He had what it took to win. He wasn't in to pious defeat.


----------



## RamistThomist (Dec 25, 2016)

Why would the malignants have sided with Cromwell to throw the war? Weren't the malignants the ones who supported the papist Charles II, the man with whom Cromwell was at war?


----------



## NaphtaliPress (Dec 25, 2016)

They wouldn't; the Resolutioners were in favor or opening the army up to allow those declared malignants back in. The sects and those favoring English sectarianism would have favored it and were persuaded by Cromwell's argument as to why support such a king. There was a radical wing of them in the Protestor party, and while they didn't throw the war completely, they did contribute along with the protestor action of purging the army, to Leslie's loss to Cromwell that ended things.


ReformedReidian said:


> Why would the malignants have sided with Cromwell to throw the war? Weren't the malignants the ones who supported the papist Charles II, the man with whom Cromwell was at war?


----------



## NaphtaliPress (Dec 25, 2016)

So when Rutherford talks about malignants and sectaries, he's talking the two extremes, the two enemies as it were.


NaphtaliPress said:


> They wouldn't; the Resolutioners were in favor or opening the army up to allow those declared malignants back in. The sects and those favoring English sectarianism would have favored it and were persuaded by Cromwell's argument as to why support such a king. There was a radical wing of them in the Protestor party, and while they didn't throw the war completely, they did contribute along with the protestor action of purging the army, to Leslie loss to Cromwell that ended things.
> 
> 
> ReformedReidian said:
> ...


----------



## MW (Dec 25, 2016)

ReformedReidian said:


> Why would the malignants have sided with Cromwell to throw the war? Weren't the malignants the ones who supported the papist Charles II, the man with whom Cromwell was at war?

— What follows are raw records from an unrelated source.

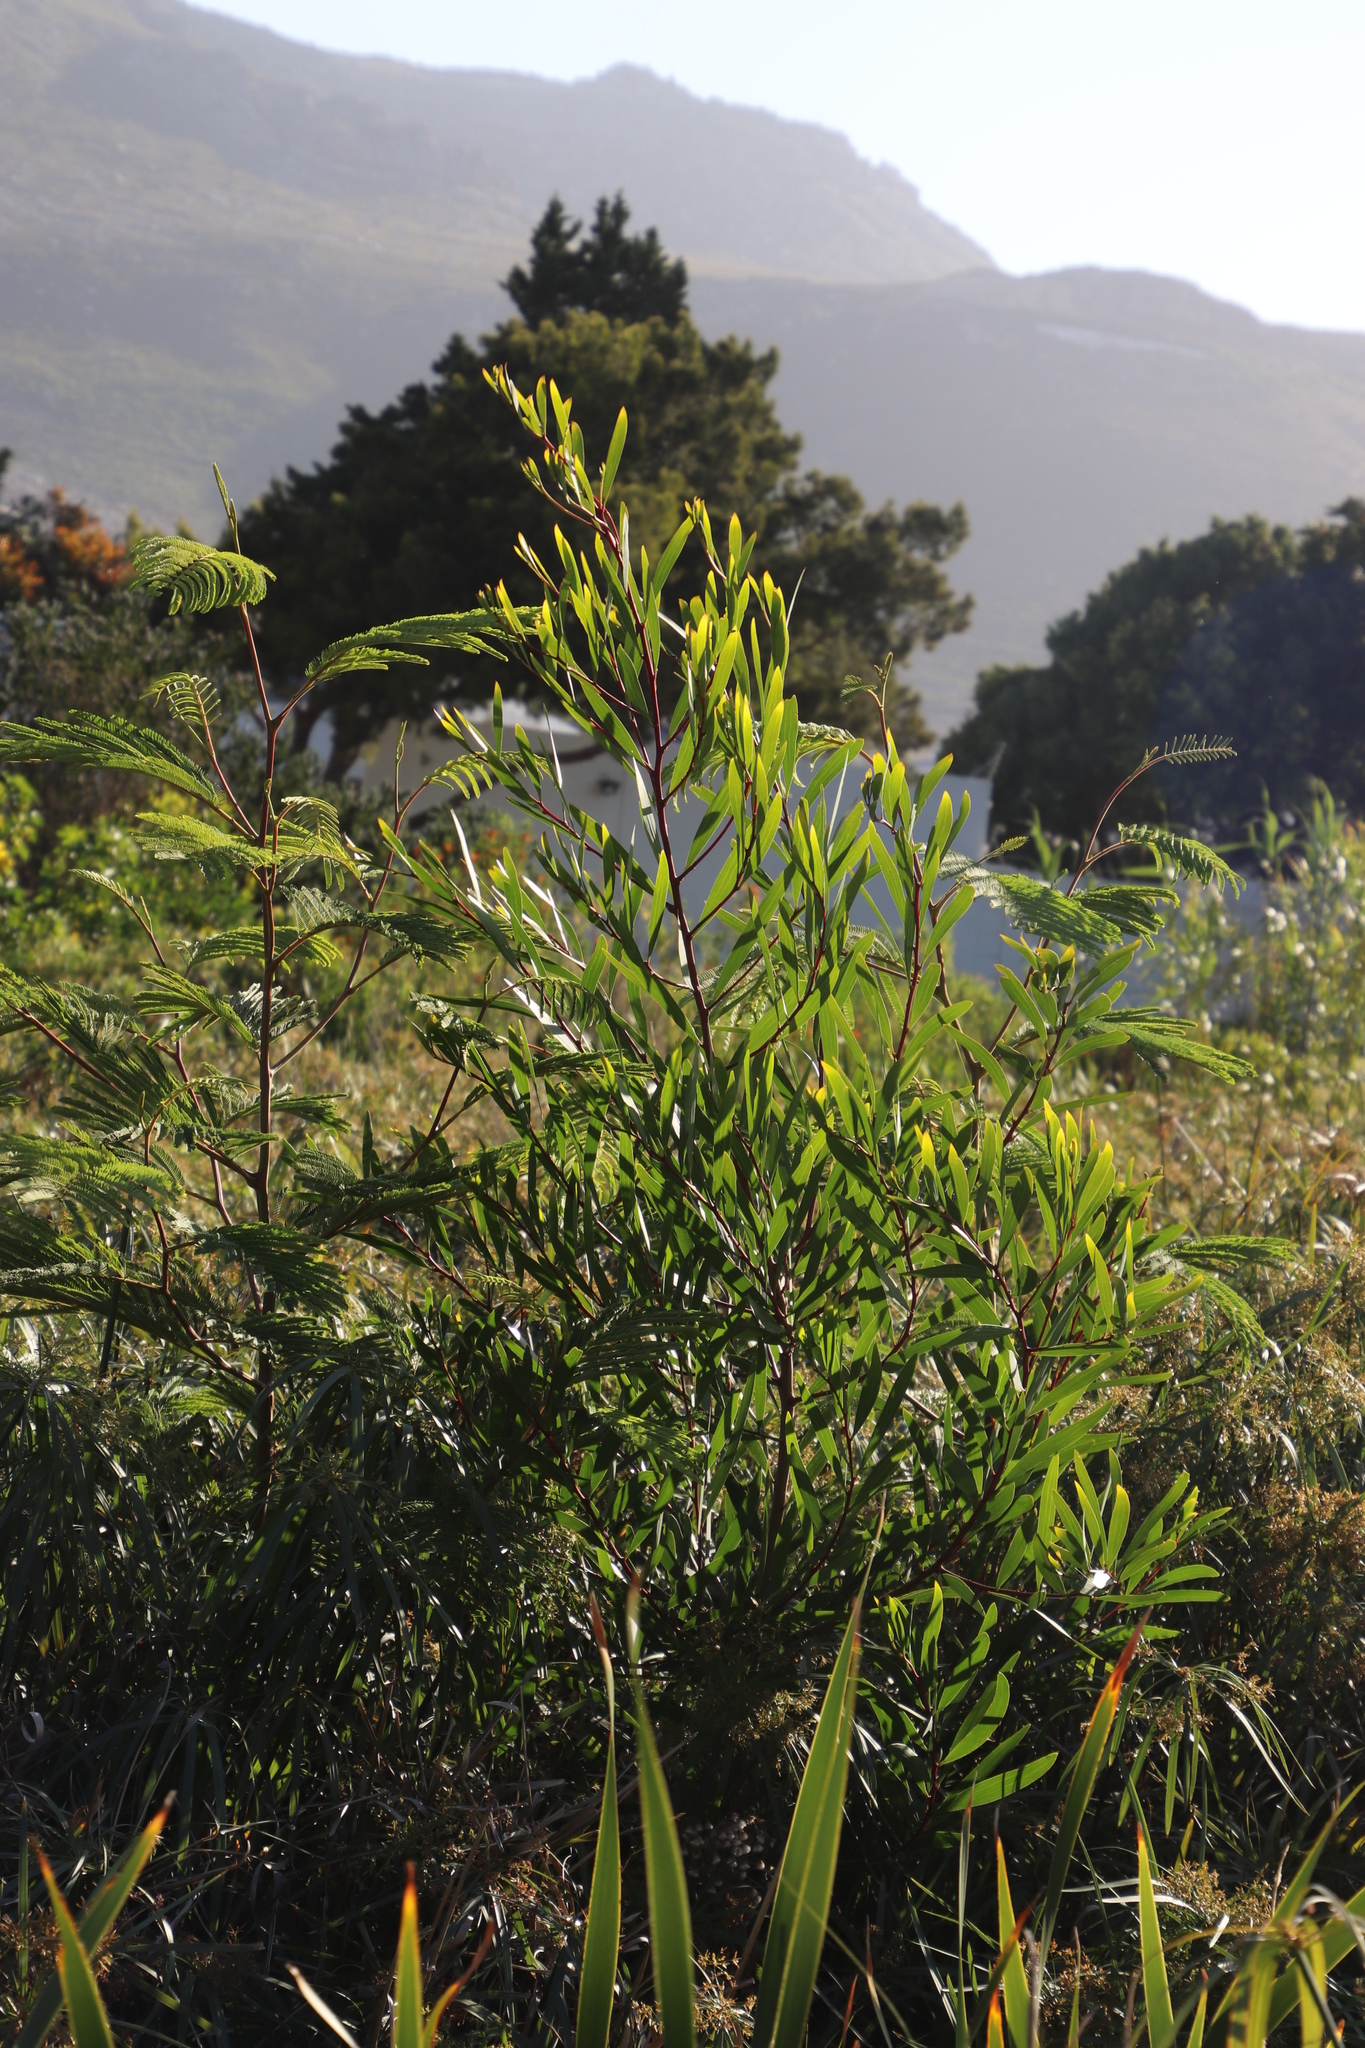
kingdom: Plantae
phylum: Tracheophyta
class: Magnoliopsida
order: Fabales
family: Fabaceae
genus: Acacia
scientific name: Acacia longifolia
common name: Sydney golden wattle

Sectaries were independents and such like who supported Cromwell and his general toleration. Cromwell et al were malignant in the sense that the protesters considered them to be acting contrary to their covenant engagements. But strictly speaking the malignants were those who either opposed the covenants or openly turned back from the covenanted cause.


----------



## RamistThomist (Dec 26, 2016)

This will help me put it in perspective. When the Scots called back Charles II, were they then planning to invade England to force the Covenants upon the three kingdoms?


----------



## NaphtaliPress (Dec 26, 2016)

I don't know but stands to reason there was a state of hostilities since Cromwell et al killed Charles I. However I think I recall that as soon as he heard they'd crowned Charles II Cromwell invaded.


----------



## MW (Dec 26, 2016)

I've only read that the aim was the unification and protection of Scotland. What may have happened in the event of victory is speculation, but it seems likely that Charles would have considered the English crown as his own and made moves to reclaim it. Then again, as Fairfax refused to invade Scotland it may be that the sympathies of Protestant brethren may have resisted the idea of invading England.

As I understand it, the "proclaiming" and "crowning" of Charles are separated by Cromwell's invasion.


----------



## NaphtaliPress (Dec 27, 2016)

That may be right. And it is also true there was not much appetite for invading England as when the king himself made a surprise move to invade expecting to garner troops on the way, that did not work out and he lost and fled alone to Europe after spending some time in a tree.


MW said:


> As I understand it, the "proclaiming" and "crowning" of Charles are separated by Cromwell's invasion.


----------